I'm saying fight if you want. I just don't see the point anymore. I think the fix is so irretrievably in that maybe it's time we all really did just do what they've trained us to do...fight for our crumbs and kill anyone who comes close enough to try to take them.

By kill I mean metaphorically.

For now, anyway.

Depressing.

deborah Nathan said...

Welcome to my world, DMc.

Brandon Laraby said...

S'okay Denis, it's alright.

I understand, there's a whole lot of tired people who've fought the fight for so long and watched it crumble. My dad, as much as I love'm, says the same thing: You can't fight City Hall.

Except we already have and we've already won. Maybe it was only that one time. Maybe.

But we did it before, we can do it again.

I get it though, it's hard to be vigilant 'cause the bad guys can just starve us out or sneak in the back door when we're not looking.

And, no doubt about it, a government that only 'listens' to its people when they say what they want to hear and go behind their back when they don't... them's are some bad guys.

Your fuming rage is completely justified. And I know it's hard to keep the fire stoked for so long.

So, we'll take it from here.

Just... cheer us on from the bleachers, okay?

Russell McOrmond said...

Here is a question to hash out loud: If you were the government, what policy would you be following on Copyright?


It is a really messy area of policy. And even those who are steeped deep in it have a hard time telling what side each other is on.

I am a technology person whose first interest is to ensure that technology ownership rights are protected. The greatest threats come from non-owner locks on devices -- blah, blah, blah -- see http://flora.ca/own This, more than infringement, is a threat to actual authors getting paid for their work -- and not just software authors.


Because I'm anti-DRM, I've been labeled an anti-copyright crusaider as well as being a "consumer" advocate in the copyright debate by those who like to claim this is copyright holders vs consumers.

I opposed C-60 and C-61 *because* I want authors to get paid, not because (as so often lobbed at me) I don't.

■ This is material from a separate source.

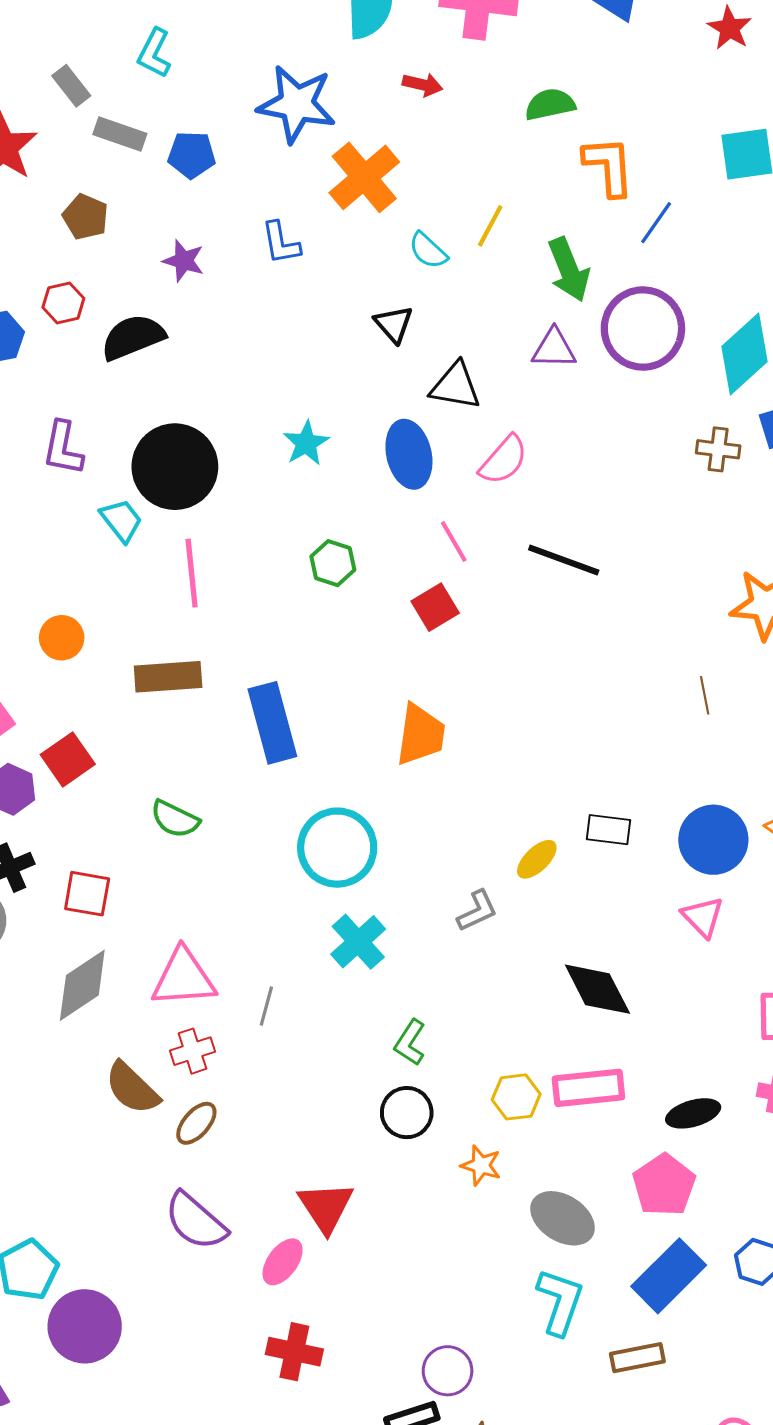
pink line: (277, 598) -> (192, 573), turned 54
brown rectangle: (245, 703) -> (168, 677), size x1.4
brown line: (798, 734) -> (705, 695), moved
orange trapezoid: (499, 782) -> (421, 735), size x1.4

I've also written how we need to be careful with compulsory licensing (Levies like the private copying levy) as when mis-applied they can just as easily reduce revenue as supplement.

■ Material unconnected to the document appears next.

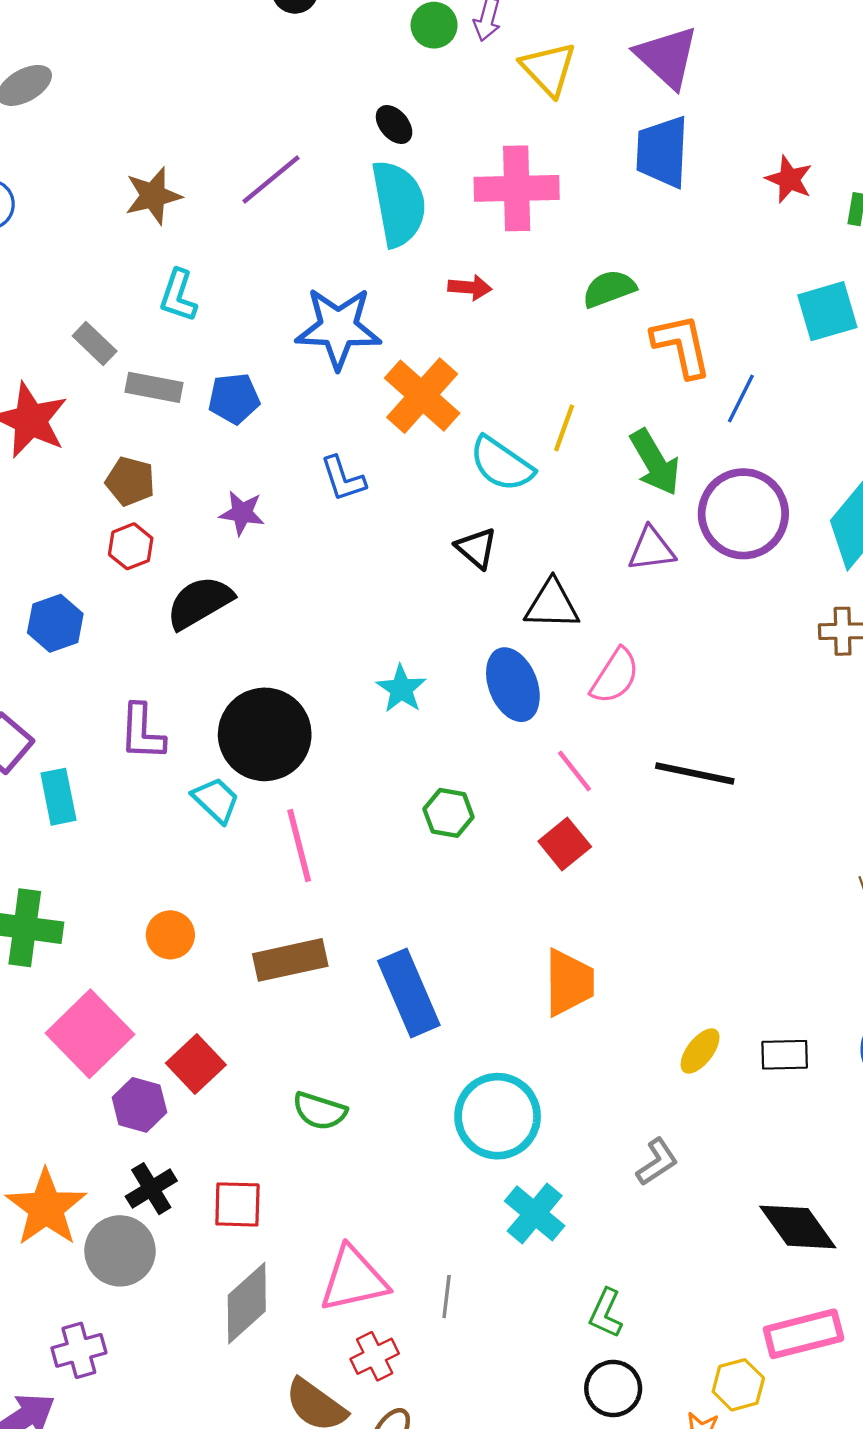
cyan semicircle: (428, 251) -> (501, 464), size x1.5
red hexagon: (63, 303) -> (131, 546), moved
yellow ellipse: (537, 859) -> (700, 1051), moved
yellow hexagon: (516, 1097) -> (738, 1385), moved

Politicians, with the exception of composer/performer/writer/etc Charlie Angus, are even less informed than the folks we see commenting on blogs.

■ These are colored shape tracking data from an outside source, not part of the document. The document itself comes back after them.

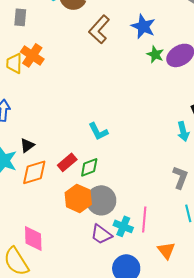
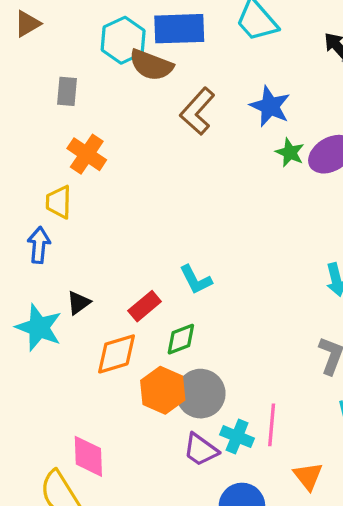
yellow trapezoid: (14, 63) -> (59, 202), moved
red rectangle: (67, 162) -> (145, 306), moved
orange diamond: (34, 172) -> (116, 354), moved

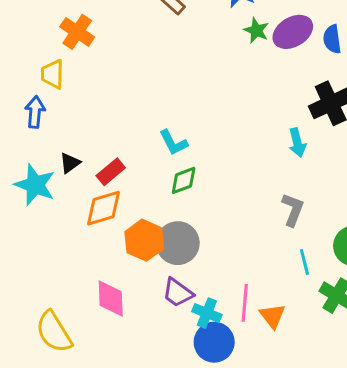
red rectangle: (145, 306) -> (111, 172), moved
green diamond: (181, 339) -> (184, 180), moved
pink line: (272, 425) -> (245, 303), moved
cyan cross: (237, 437) -> (207, 313), moved
pink diamond: (88, 456) -> (111, 298), moved

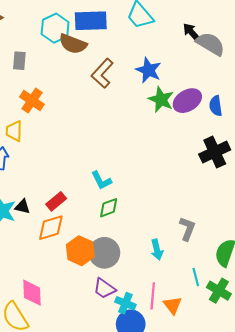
green star: (256, 30) -> (161, 100), size x1.4
cyan arrow: (297, 143) -> (157, 250), moved
black triangle: (70, 163) -> (23, 207), moved, turned 49
cyan line: (304, 262) -> (196, 277), moved
pink diamond: (111, 298) -> (32, 293), moved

I think we need to help clean up the message. We have a Heritage Minister who is unaware that in the music industry there are 3 copyright holding groups: composers and neighbouring-rights holders of performers and "makers". The record labels represent a subset of "makers", and yet the Minister claimed when this subset opposed the expansion of the private copying regime to newer devices that "the music industry" opposed it.

This is the Heritage Minister, the Minister whose most responsible for Copyright law in Canada (ignoring the Copyright act itself that says it is the Industry Minister).


I'm 9 years in this debate, and there are others that have been in longer. While time has progressed, what I've heard from politicians and other policy makers suggests that the debate hasn't progressed.